Parshas Va’era

Do You Have Five Minutes? It Could change Your Life!

“And Moshe spoke thus to Bnei Yisroel, but they did not listen to Moshe because of shortness of breath and hard work”. (Shmos 6:9)

Rabbi Avraham Pam zt”l gave his son a watch as a bar mitzvah present. He wanted to teach his son the value of time, that time is life!

Someone once asked the Chasam Sofer the secret to his success in Torah. “I became a talmid chacham in five minutes,” the Chasam Sofer said. “Really?” asked the man. “All those five minutes that go to waste in the course of one’s lifetime – I made sure to maximize the use of them. That is why I say I became a talmid chacham in five minutes. Five minutes here and five minutes there.” (Achim.org)

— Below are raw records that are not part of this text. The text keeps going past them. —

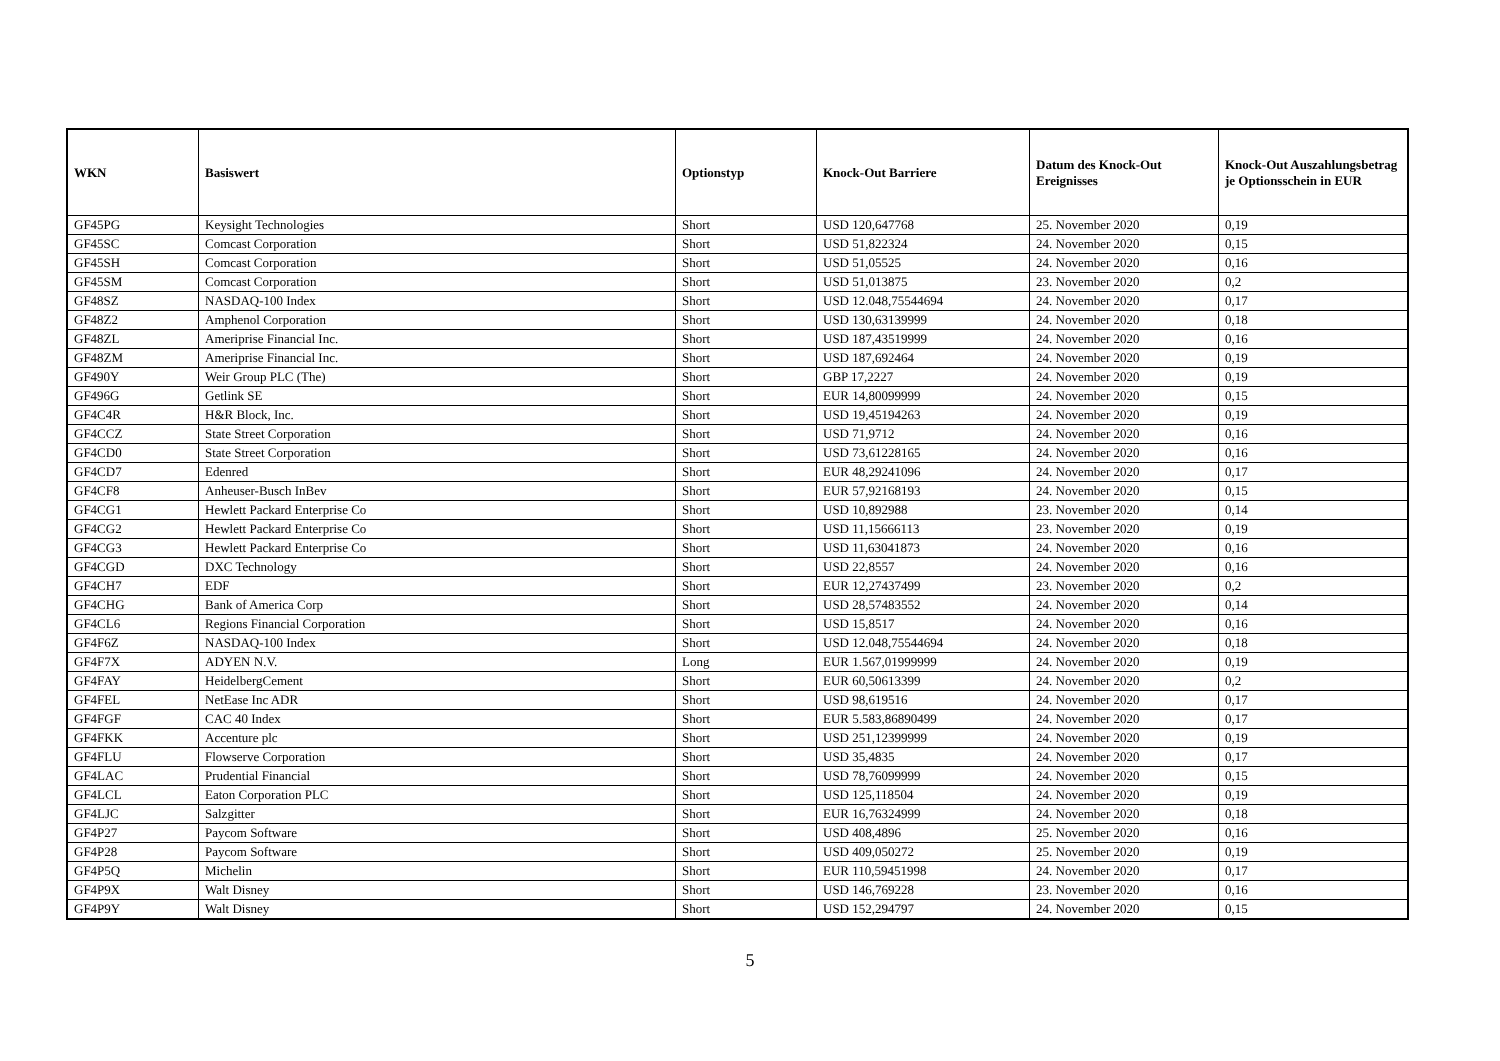| WKN | Basiswert | Optionstyp | Knock-Out Barriere | Datum des Knock-Out Ereignisses | Knock-Out Auszahlungsbetrag je Optionsschein in EUR |
| --- | --- | --- | --- | --- | --- |
| GF45PG | Keysight Technologies | Short | USD 120,647768 | 25. November 2020 | 0,19 |
| GF45SC | Comcast Corporation | Short | USD 51,822324 | 24. November 2020 | 0,15 |
| GF45SH | Comcast Corporation | Short | USD 51,05525 | 24. November 2020 | 0,16 |
| GF45SM | Comcast Corporation | Short | USD 51,013875 | 23. November 2020 | 0,2 |
| GF48SZ | NASDAQ-100 Index | Short | USD 12.048,75544694 | 24. November 2020 | 0,17 |
| GF48Z2 | Amphenol Corporation | Short | USD 130,63139999 | 24. November 2020 | 0,18 |
| GF48ZL | Ameriprise Financial Inc. | Short | USD 187,43519999 | 24. November 2020 | 0,16 |
| GF48ZM | Ameriprise Financial Inc. | Short | USD 187,692464 | 24. November 2020 | 0,19 |
| GF490Y | Weir Group PLC (The) | Short | GBP 17,2227 | 24. November 2020 | 0,19 |
| GF496G | Getlink SE | Short | EUR 14,80099999 | 24. November 2020 | 0,15 |
| GF4C4R | H&R Block, Inc. | Short | USD 19,45194263 | 24. November 2020 | 0,19 |
| GF4CCZ | State Street Corporation | Short | USD 71,9712 | 24. November 2020 | 0,16 |
| GF4CD0 | State Street Corporation | Short | USD 73,61228165 | 24. November 2020 | 0,16 |
| GF4CD7 | Edenred | Short | EUR 48,29241096 | 24. November 2020 | 0,17 |
| GF4CF8 | Anheuser-Busch InBev | Short | EUR 57,92168193 | 24. November 2020 | 0,15 |
| GF4CG1 | Hewlett Packard Enterprise Co | Short | USD 10,892988 | 23. November 2020 | 0,14 |
| GF4CG2 | Hewlett Packard Enterprise Co | Short | USD 11,15666113 | 23. November 2020 | 0,19 |
| GF4CG3 | Hewlett Packard Enterprise Co | Short | USD 11,63041873 | 24. November 2020 | 0,16 |
| GF4CGD | DXC Technology | Short | USD 22,8557 | 24. November 2020 | 0,16 |
| GF4CH7 | EDF | Short | EUR 12,27437499 | 23. November 2020 | 0,2 |
| GF4CHG | Bank of America Corp | Short | USD 28,57483552 | 24. November 2020 | 0,14 |
| GF4CL6 | Regions Financial Corporation | Short | USD 15,8517 | 24. November 2020 | 0,16 |
| GF4F6Z | NASDAQ-100 Index | Short | USD 12.048,75544694 | 24. November 2020 | 0,18 |
| GF4F7X | ADYEN N.V. | Long | EUR 1.567,01999999 | 24. November 2020 | 0,19 |
| GF4FAY | HeidelbergCement | Short | EUR 60,50613399 | 24. November 2020 | 0,2 |
| GF4FEL | NetEase Inc ADR | Short | USD 98,619516 | 24. November 2020 | 0,17 |
| GF4FGF | CAC 40 Index | Short | EUR 5.583,86890499 | 24. November 2020 | 0,17 |
| GF4FKK | Accenture plc | Short | USD 251,12399999 | 24. November 2020 | 0,19 |
| GF4FLU | Flowserve Corporation | Short | USD 35,4835 | 24. November 2020 | 0,17 |
| GF4LAC | Prudential Financial | Short | USD 78,76099999 | 24. November 2020 | 0,15 |
| GF4LCL | Eaton Corporation PLC | Short | USD 125,118504 | 24. November 2020 | 0,19 |
| GF4LJC | Salzgitter | Short | EUR 16,76324999 | 24. November 2020 | 0,18 |
| GF4P27 | Paycom Software | Short | USD 408,4896 | 25. November 2020 | 0,16 |
| GF4P28 | Paycom Software | Short | USD 409,050272 | 25. November 2020 | 0,19 |
| GF4P5Q | Michelin | Short | EUR 110,59451998 | 24. November 2020 | 0,17 |
| GF4P9X | Walt Disney | Short | USD 146,769228 | 23. November 2020 | 0,16 |
| GF4P9Y | Walt Disney | Short | USD 152,294797 | 24. November 2020 | 0,15 |
5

Moshe returned to Egypt to rescue the Jews from bondage. Hashem told Moshe to tell the Jews that the servitude would end, and they would eventually go to the Land of Israel. The Jews were unable to pay proper attention to Moshe’s message “because of shortness of breath and hard work”. The Vilna Gaon says that the Jews were so busy with a combination of hard work and incessant work that they could not properly hear Moshe’s message of hope and freedom.

The Sefer Talelei Oros, compiled by Rabbi Yissachar Dov Rubin, quotes Rabbi Yitzchak of Volozhin who has a different explanation of the pasuk. After Moshe spoke to the Jews, Hashem told him to speak to Pharaoh. Moshe responded that he had a speech impediment. The Jews did not listen to him, even though he was speaking for their benefit, telling them news of their freedom. Certainly, Pharaoh, their slave-owner, would not listen to him.  Rabbi Yitzchak of Volozhin questions Moshe’s argument. The Torah explained previously that the Jews did not listen to Moshe because they were overburdened with work. That reasoning did not apply to Pharaoh. Why did Moshe assume that Pharaoh would not listen to him?

Rabbi Yitzchak of Volozhin answers this with a parable:

A man visited a prisoner in his jail cell. The man had a very bad stutter and spoke very slowly. The prisoner listened to him half-heartedly. When the prisoner realized that his visitor was speaking about how to secure his release from prison, he started listening to his visitor very carefully, even though it was difficult for him. Had the visitor gone to the warden to discuss the possibility of releasing the prisoner, the warden would not have had the patience to listen to him.

With this parable we can understand the pasuk. The Jews did not listen to Moshe because of their “shortness of breath and hard work”. Their bondage was so severe that they were unable to listen to the speech-impeded Moshe. Moshe told Hashem that if the Jews found it too difficult to listen to him speaking, even though it was for their benefit, then certainly Pharaoh would not have the patience to listen to him.

Pharaoh’s strategy worked. The Jews were so overburdened with work that they were unable to listen to news about their freedom. This is the same strategy that the yetzer hara, evil inclination, uses with us. The Mesilas Yesharim, The Path of the Just, by Rabbi Moshe Chaim Luzatto, says that this is one of the yetzer hara’s strongest tricks. He distracts us and busies us with mundane matters. We get so involved in the unimportant aspects of life that we do not stop to think. We don’t think, what is the purpose of life, why did Hashem create us, what have we accomplished of significance, and how much time is left in our lives to accomplish what is important and eternally precious. If we would take the few minutes to think, the yetzer hara realizes that we will probably make meaningful changes in our path in life and use our time more wisely.